Scientific classification
- Kingdom: Animalia
- Phylum: Chordata
- Class: Amphibia
- Order: Anura
- Family: Sooglossidae
- Genus: Sooglossus
- Species: S. thomasseti
- Binomial name: Sooglossus thomasseti (Boulenger, 1909)
- Synonyms: Nesomantis thomasseti Boulenger, 1909;

= Thomasset's Seychelles frog =

- Authority: (Boulenger, 1909)
- Conservation status: CR
- Synonyms: Nesomantis thomasseti Boulenger, 1909

Species of amphibian

Thomasset's Seychelles frog or Thomasset's frog (Sooglossus thomasseti) is a species of frog in the family Sooglossidae. It is endemic to Seychelles. There are two known populations: one on Silhouette Island and one on Mahé Island.

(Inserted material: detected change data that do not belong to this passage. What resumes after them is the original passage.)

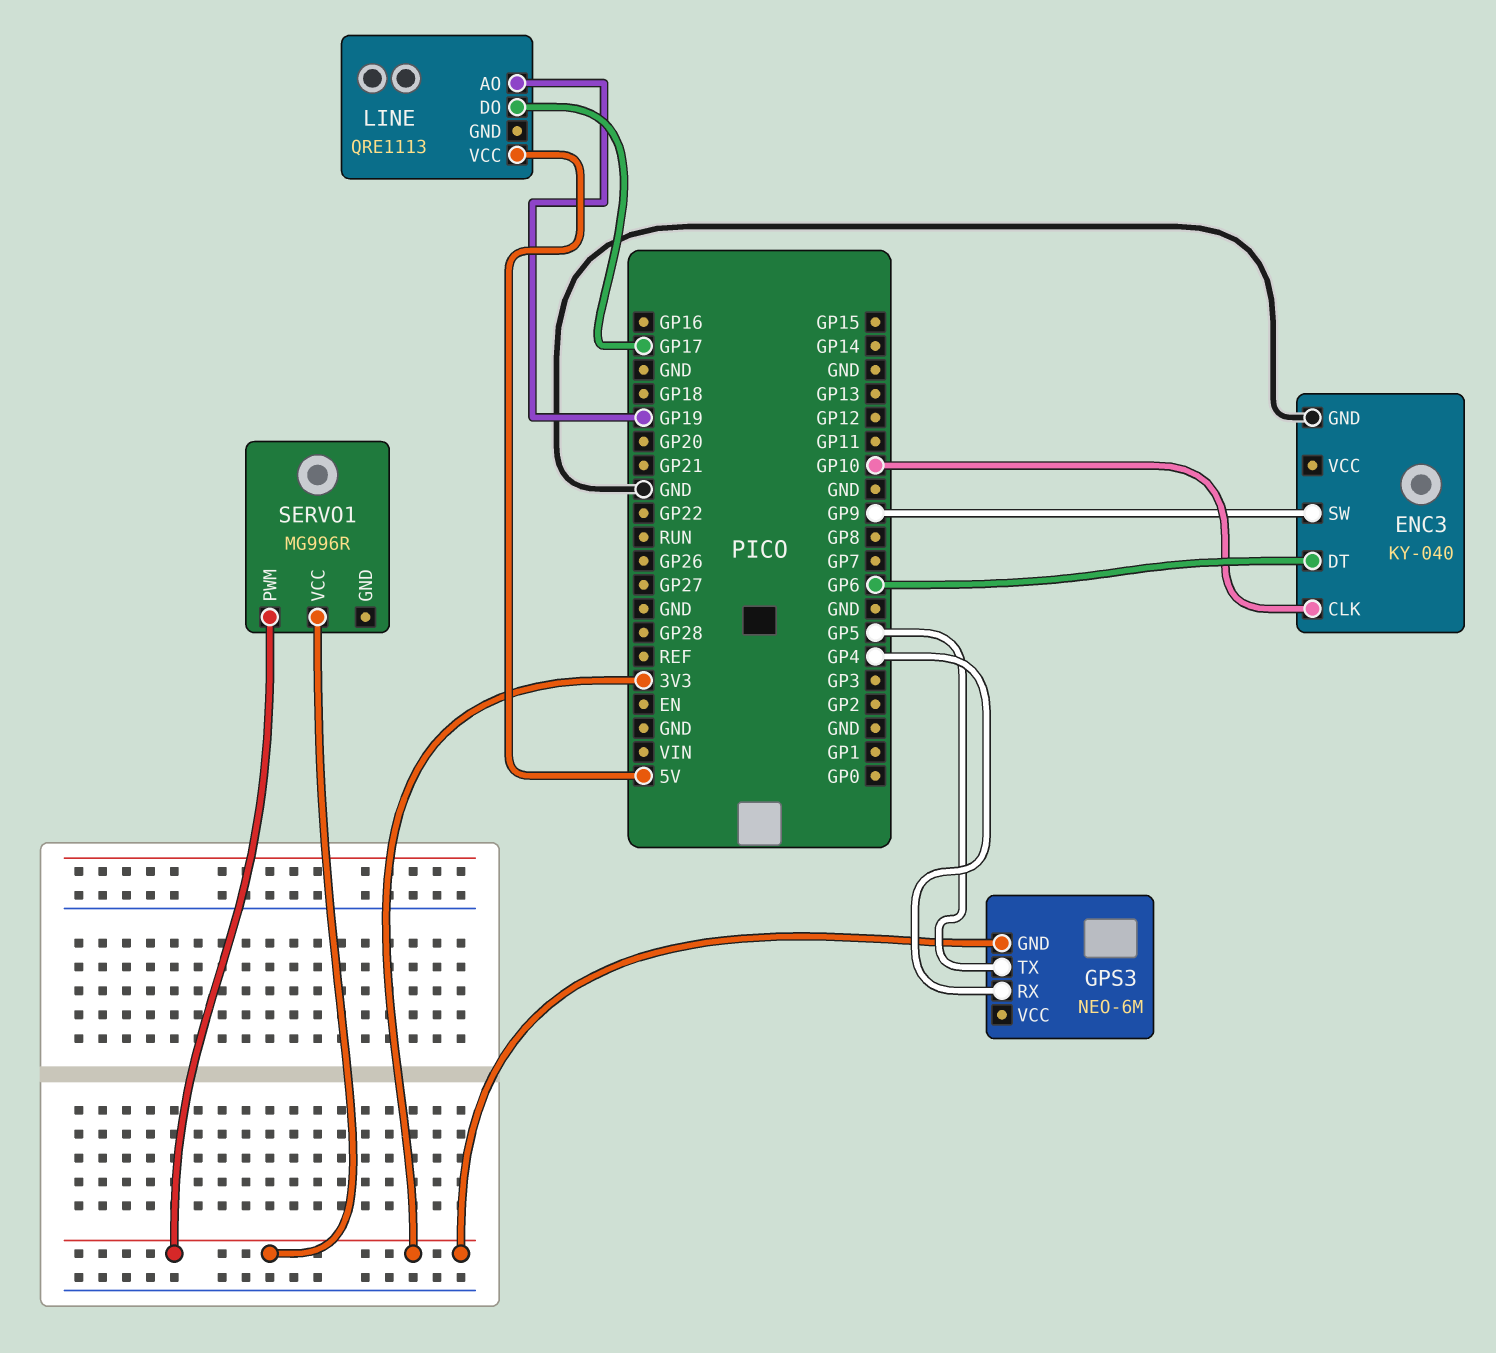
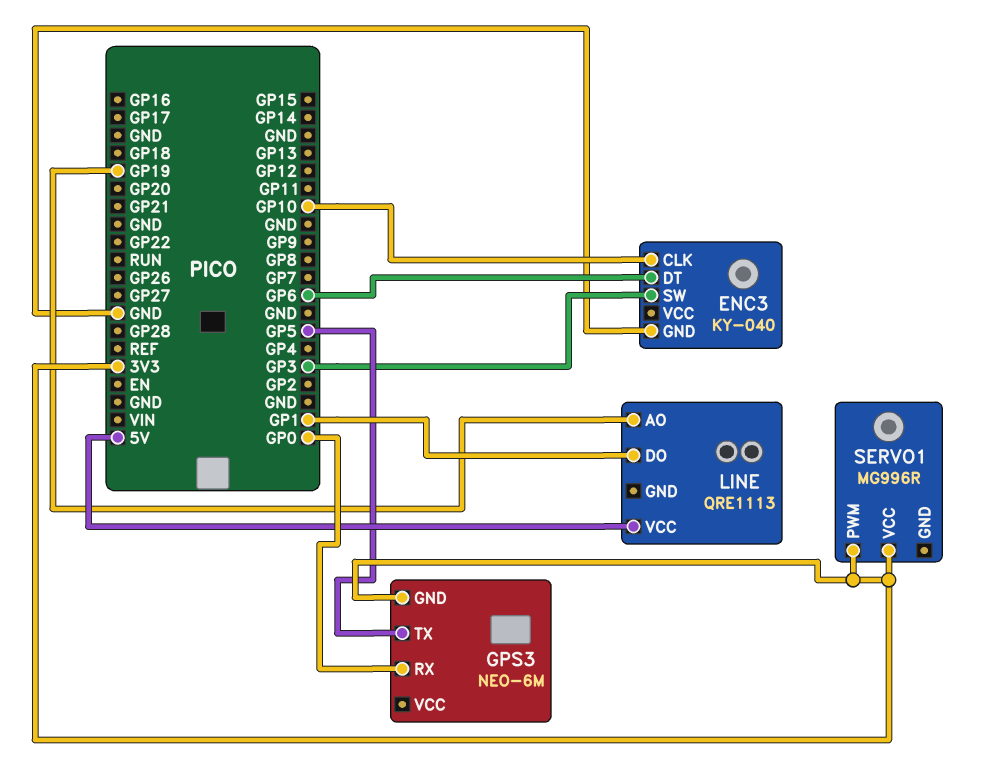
ENC3 pin SW: GP9 -> GP3
GPS3 pin RX: GP4 -> GP0
LINE pin DO: GP17 -> GP1

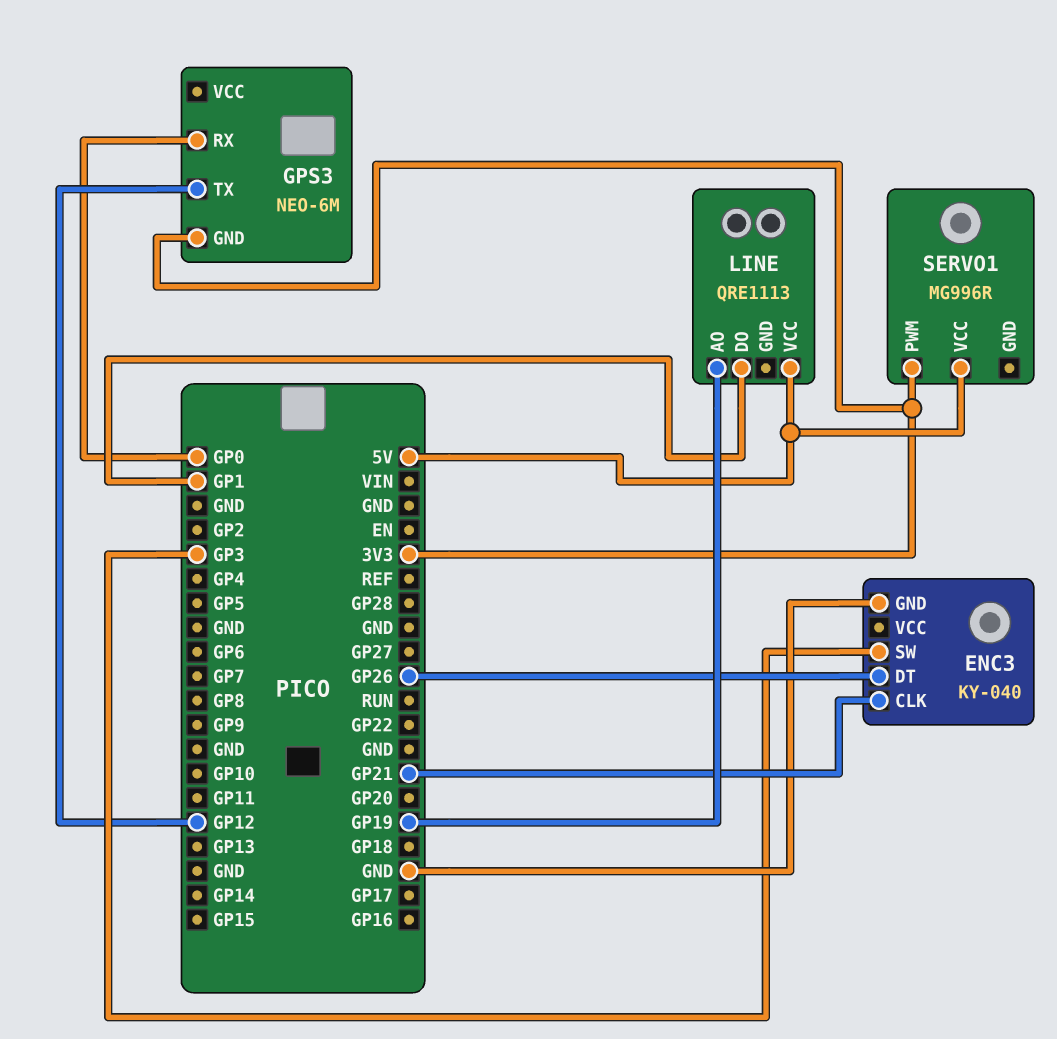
ENC3 pin CLK: GP10 -> GP21
ENC3 pin DT: GP6 -> GP26
GPS3 pin TX: GP5 -> GP12
SERVO1 pin VCC: 3V3 -> 5V

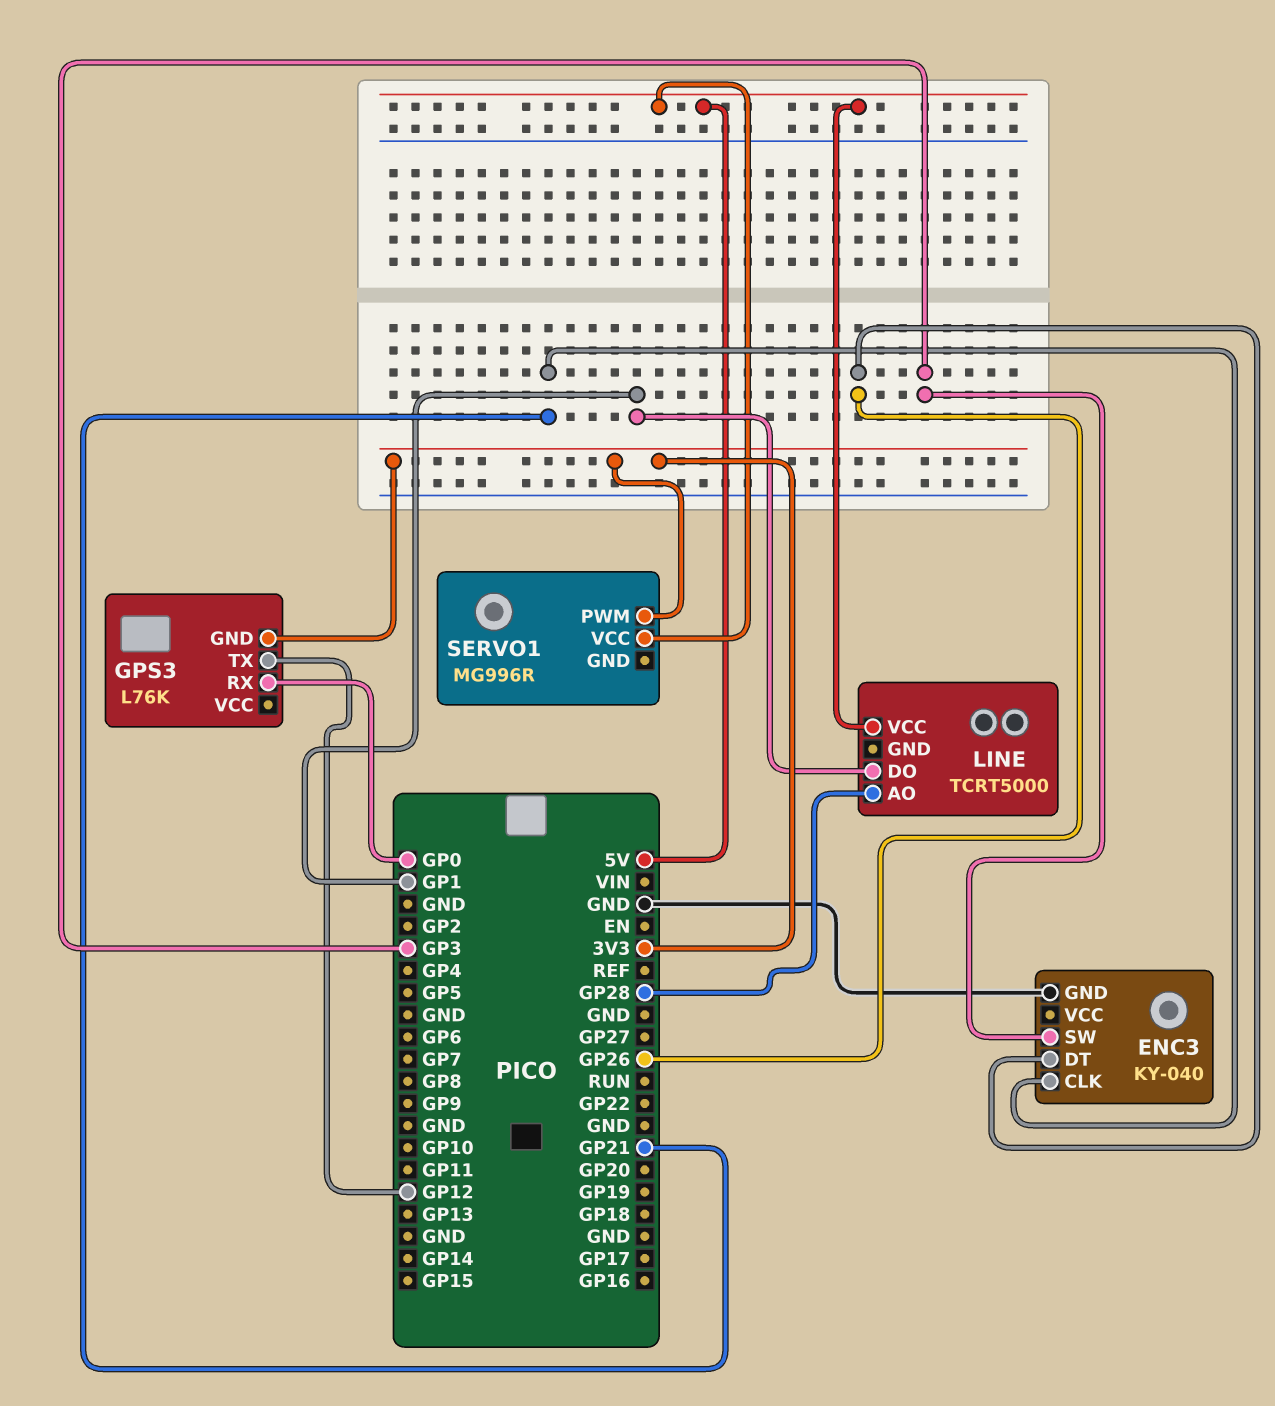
GPS3: NEO-6M -> L76K
LINE: QRE1113 -> TCRT5000
LINE pin AO: GP19 -> GP28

The natural habitats of this frog are subtropical or tropical moist lowland forests, subtropical or tropical moist montane forests, rivers, and intermittent rivers. Eggs are laid among rocks and hatch into miniature adults, bypassing a larval stage. The species is threatened by habitat loss.

Genetic analysis indicates that the two populations of this species are distinct from each other and are possibly even separate species. It has thus been proposed that both populations be considered evolutionary significant units for conservation purposes.

This frog, the rarest in Seychelles, was named for its discoverer, Hans Paul Thomasset (186–1949).